**Exercise data:**
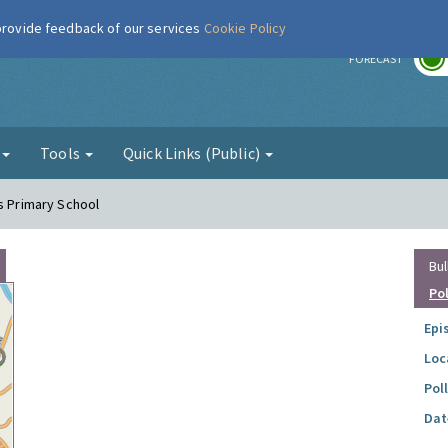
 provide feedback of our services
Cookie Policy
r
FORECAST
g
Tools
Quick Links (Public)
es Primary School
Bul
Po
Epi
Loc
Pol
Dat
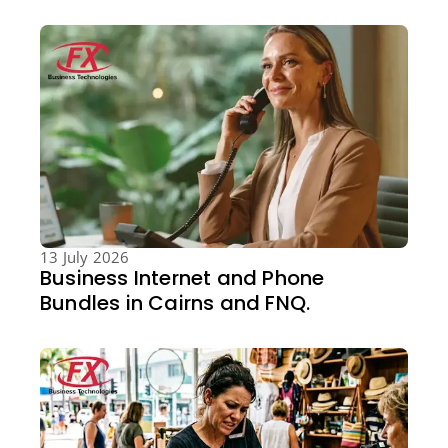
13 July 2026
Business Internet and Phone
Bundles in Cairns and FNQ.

--

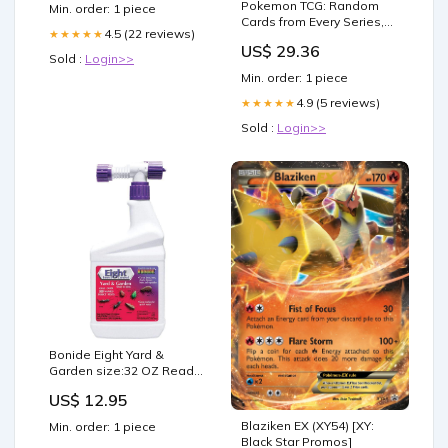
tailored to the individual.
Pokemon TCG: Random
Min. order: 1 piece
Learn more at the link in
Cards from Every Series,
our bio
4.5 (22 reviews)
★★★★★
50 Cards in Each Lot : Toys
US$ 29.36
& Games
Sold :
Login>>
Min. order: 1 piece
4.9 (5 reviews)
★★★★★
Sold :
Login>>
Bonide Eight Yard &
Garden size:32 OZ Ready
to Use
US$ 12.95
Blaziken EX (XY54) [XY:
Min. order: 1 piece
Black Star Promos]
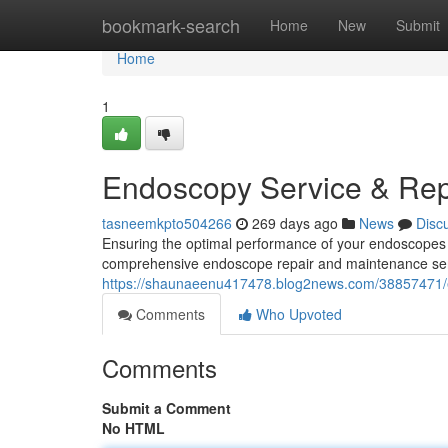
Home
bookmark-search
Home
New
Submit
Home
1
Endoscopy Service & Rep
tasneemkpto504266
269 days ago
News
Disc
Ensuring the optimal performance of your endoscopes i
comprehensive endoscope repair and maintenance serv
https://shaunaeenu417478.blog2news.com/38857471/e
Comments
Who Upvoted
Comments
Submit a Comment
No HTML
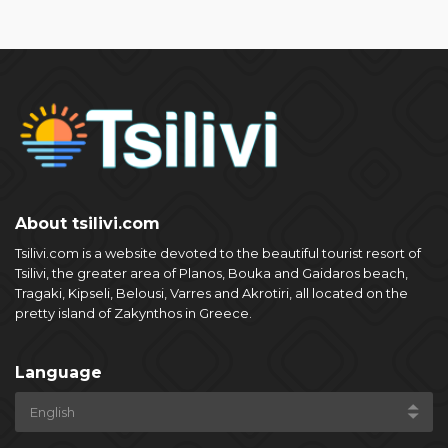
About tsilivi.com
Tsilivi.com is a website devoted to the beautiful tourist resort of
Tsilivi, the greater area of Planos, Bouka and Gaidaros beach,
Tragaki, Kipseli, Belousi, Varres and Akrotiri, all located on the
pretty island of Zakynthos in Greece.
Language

**What the task requires:** In the listing above, find the line holding "provide feedback of our services" and the line holding "Bundles in Cairns and FNQ.". Reproduce those two lines and all between them exactly, leaving out pictures.

**Output of the task:**
 provide feedback of our services
Cookie Policy
r
FORECAST
g
Tools
Quick Links (Public)
es Primary School
Bul
Po
Epi
Loc
Pol
Dat
13 July 2026
Business Internet and Phone
Bundles in Cairns and FNQ.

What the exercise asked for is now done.